## Source extract
The Emiratis are working with the United States to train, manage and equip Yemeni fighters in that effort, signalling they have the stamina to stick with a campaign that could last long after the separate confrontation with Al Houthis is resolved.
The ability to run combined air, sea and land operations, deploy forces clandestinely and endure scores of troop losses has won acknowledgement from Western states long despairing of the fractured Yemeni army’s ability to tackle Al Qaida.
Retired General Anthony Zinni, former chief of US Central Command, said the UAE was “a top military” in the region and “exponentially more capable than its size might indicate”.
“It has also shown the ability to hang in there despite casualties ... (The UAE) has proven its willingness to fight alongside the US and coalitions.” After months of preparation, the UAE orchestrated the ousting of Al Qaida from Al Mukalla by Yemeni allies in a complex operation backed by US intelligence support and aerial refuelling.
While Al Qaida said it staged a tactical retreat without losses, it in fact took a beating, coalition sources said.
Coalition forces estimate Al Qaida lost 450 fighters, while the coalition lost 54 Yemeni fighters. Al Qaida fled inland.
“The focus is on not allowing Al Qaida to recover. Our intent is to keep them on the back foot,” said a senior coalition military official, who declined to be named.
“They are the most capable counter-terrorism force on the ground in Yemen,” said a US counter-terrorism official familiar with Yemen, who requested anonymity.
Some in the US government initially doubted the UAE’s sincerity in attacking AQAP, he said, but the Al Mukalla operation showed that “that’s not the case”.
Abu Dhabi is undaunted by the challenges in Yemen and insists its campaign protects the whole region. It suggests it has the Gulf Arab heritage to help navigate complex tribal networks.

## Exercise prompt
Transcribe verbatim the stretch of the passage on the UAE's campaign against Al Qaida in Yemen from "The ability to run" through "tackle Al Qaida.".

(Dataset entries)
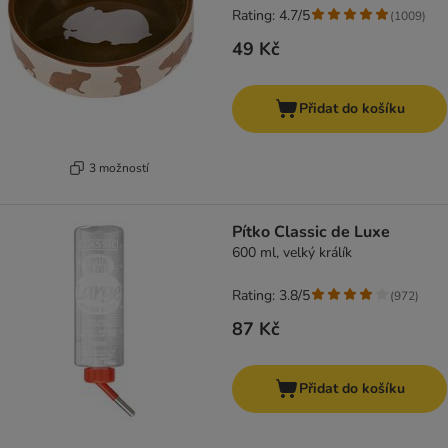
Rating: 4.7/5
(
1009
)
49 Kč
Přidat do košíku
3 možností
Pítko Classic de Luxe
600 ml, velký králík
Rating: 3.8/5
(
972
)
87 Kč
Přidat do košíku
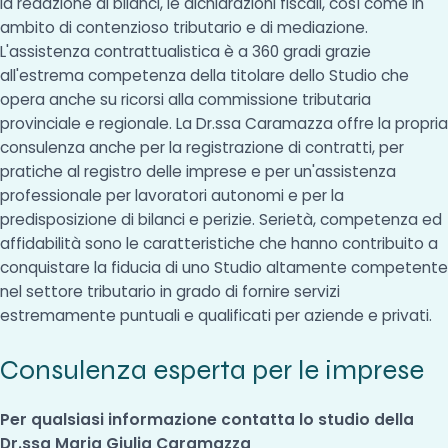
la redazione di bilanci, le dichiarazioni fiscali, così come in
ambito di contenzioso tributario e di mediazione.
L'assistenza contrattualistica è a 360 gradi grazie
all'estrema competenza della titolare dello Studio che
opera anche su ricorsi alla commissione tributaria
provinciale e regionale. La Dr.ssa Caramazza offre la propria
consulenza anche per la registrazione di contratti, per
pratiche al registro delle imprese e per un'assistenza
professionale per lavoratori autonomi e per la
predisposizione di bilanci e perizie. Serietà, competenza ed
affidabilità sono le caratteristiche che hanno contribuito a
conquistare la fiducia di uno Studio altamente competente
nel settore tributario in grado di fornire servizi
estremamente puntuali e qualificati per aziende e privati.
Consulenza esperta per le imprese
Per qualsiasi informazione contatta lo studio della
Dr.ssa Maria Giulia Caramazza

## Reply to the exercise
The ability to run combined air, sea and land operations, deploy forces clandestinely and endure scores of troop losses has won acknowledgement from Western states long despairing of the fractured Yemeni army’s ability to tackle Al Qaida.